Her father misdiagnoses Amélie with a heart condition. As a result, she’s kept inside from the world and homeschooled by her mother, Amandine (Lorella Cravotta), a rather hysterical woman with a nervous tic in her eye. Amélie retreats into her imagination to deal with it all. Her home environment is so stifling, it makes her pet goldfish, Blubber, jump out of its bowl in multiple suicide attempts. A separate suicide at Notre-Dame, this one successful, changes Amélie’s life, leaving her father to raise her alone without any siblings, which her mother apparently wanted for her. C’est la vie.

Fast forward to 1997: grown up Amélie (Audrey Tautou) is a stylish but shy waitress at a café in the 18th Arrondissement of Paris—artsy Montmartre. While home alone (as usual) in her flat one evening—August 31, 1997—a TV news report of Princess Diana and Dodi Fayed’s fatal car accident jolts Amélie, causing a chain reaction that leads her directly to a rusty box of a boy’s trinkets from the 1950s hidden in her bathroom wall. She discerns the identity of the family who lived in her flat back then and devises an elaborate scheme to reunite the boy, now an older man (Maurice Bénichot), with his “treasures” while staying completely anonymous and out of view. It works, bringing happiness to him and in the process to Amélie.

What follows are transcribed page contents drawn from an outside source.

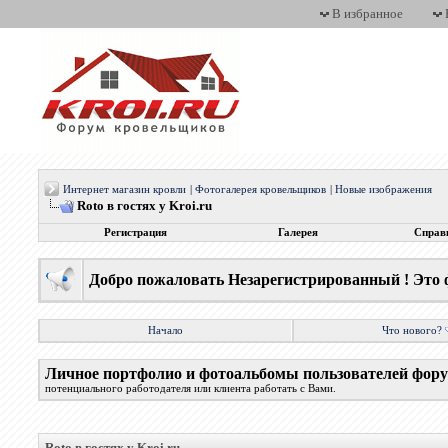
В избранное
Интернет магазин кровли
|
Фотогалерея кровельщиков
|
Новые изображения
Roto в гостях у Kroi.ru
Регистрация
Галерея
Справ
Добро пожаловать Незарегистрированный ! Это 
Начало
Что нового?
Личное портфолио и фотоальбомы пользователей фор
потенциального работодателя или клиента работать с Вами.
Roto в гостях у Kroi.ru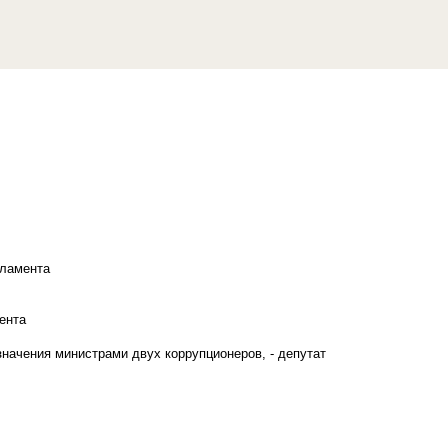
рламента
ента
начения министрами двух коррупционеров, - депутат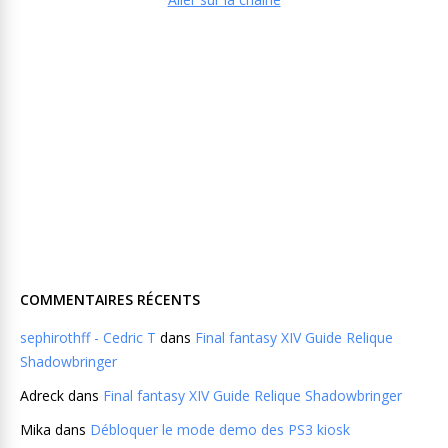
COMMENTAIRES RÉCENTS
sephirothff - Cedric T
dans
Final fantasy XIV Guide Relique
Shadowbringer
Adreck
dans
Final fantasy XIV Guide Relique Shadowbringer
Mika
dans
Débloquer le mode demo des PS3 kiosk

Thrilled with her accomplishment, she decides that her life’s work will be making others happy—in her own amusingly roundabout, always off to the side way. Amélie, you see, prefers to be invisible. She describes what she sees to a blind man (Jean Darie), kidnaps her father’s garden gnome to inspire him to travel, mails a bunch of fake love letters to her landlord (Yolande Moreau) whose husband abandoned her decades ago, and fixes up a hypochondriac coworker (Isabelle Nanty) with a volatile café patron (Dominique Pinon) who just got dumped.

Amélie’s covert approach goes swimmingly for others, but not so much for her own happiness—something she discovers once she encounters Nino Quincampoix (Mathieu Kassovitz), a handsome and quirky stranger who works at a porn shop and collects discarded photos from a photo booth at Gare de l’Est. Amélie can’t bring herself to show herself to Nino, let alone speak to him through a door. Can her neighbor, “the Glass Man” (Serge Merlin), talk some sense into her?

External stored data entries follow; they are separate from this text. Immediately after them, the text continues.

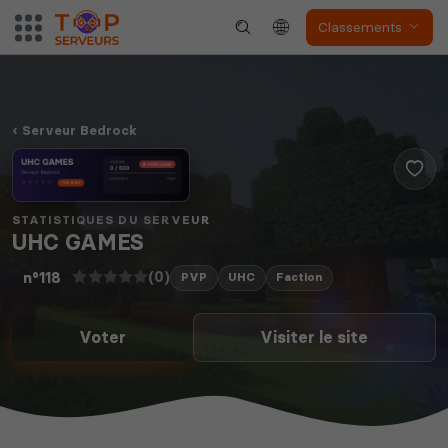
Classements
Serveur Bedrock
STATISTIQUES DU SERVEUR
UHC GAMES
(0)
n°118
PVP
UHC
Faction
Voter
Visiter le site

Everything about Amélie dazzles. Just like earlier films Delicatessen and The City of Lost Children, Amélie is a treat, showcasing Jeunet’s distinct buoyantly surreal visual and narrative style. He’s more sophisticated here, though. He throws in offbeat narrative sidebars that tell about his characters. With wide shots, unexpected angles, a pallet of vividly dark colors, and a mix of elements from different decades, he concocts an idealized version of Paris that highlights all that makes it romantic and dreamy. It works well with Bruno Delbonnel’s cinematography, which has a cool sepiatone air to it. My favorite shot is the one of Amélie literally dissolving into a puddle of water.

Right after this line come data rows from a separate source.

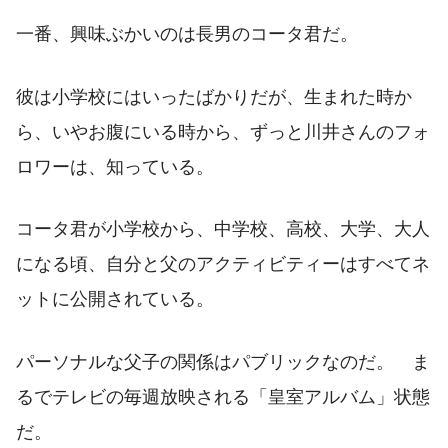
一番、興味ぶかいのは長男のコータ君だ。
彼は小学校にはいったばかりだが、生まれた時か
ら、いやお腹にいる時から、ずっと川井さんのフォ
ロワーは、知っている。
コータ君が小学校から、中学校、高校、大学、大人
になる頃、自分と父のアクティビティーはすべてネ
ットに公開されている。
パーソナルな父子の関係はパブリックなのだ。 ま
るでテレビの毎週放映される「皇室アルバム」状態
だ。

Tatou is wonderfully mischievous, emulating both Audrey Hepburn in Breakfast at Tiffany’s and Tinkerbell. You can’t help but fall for her as she turns the mundane into magnifique. Kassovitz, who comes off as a weirdo at first, capably metamorphoses Nino into a go-getter who turns out to be a great match for Amélie. Plus, he’s easy on the eyes.

122 minutes
Rated R

(Public Chicago) A

Chicago International Film Festival

http://www.miramax.com/movie/amelie/

Spirited Away [Sen to Chihiro no Kamikakushi] [千と千尋の神隠し]

(USA/Japan 2001)

Fandango’s short and sweet synopsis says all you need to know about the plot here: “Lost in a forest, a 10-year-old girl meets animals, ghosts, and weird creatures.” Weird, indeed. A twisted story with some grotesque imagery sure to stay with me forever, like Chihiro’s parents turning into pigs, that bizarre nose and wart on Yubaba, the coal-toting soot things, the stink ghost, and No Face. Charming in the way that only Japanimation is, I enjoyed this one, to a point. It lost me about two thirds in, and reminded me why I am not into epic fantasies or science fiction.

Hayao Miyazaki tells a good story and gives us really strong characters in Spirited Away, but I don’t need to see it again. Ever.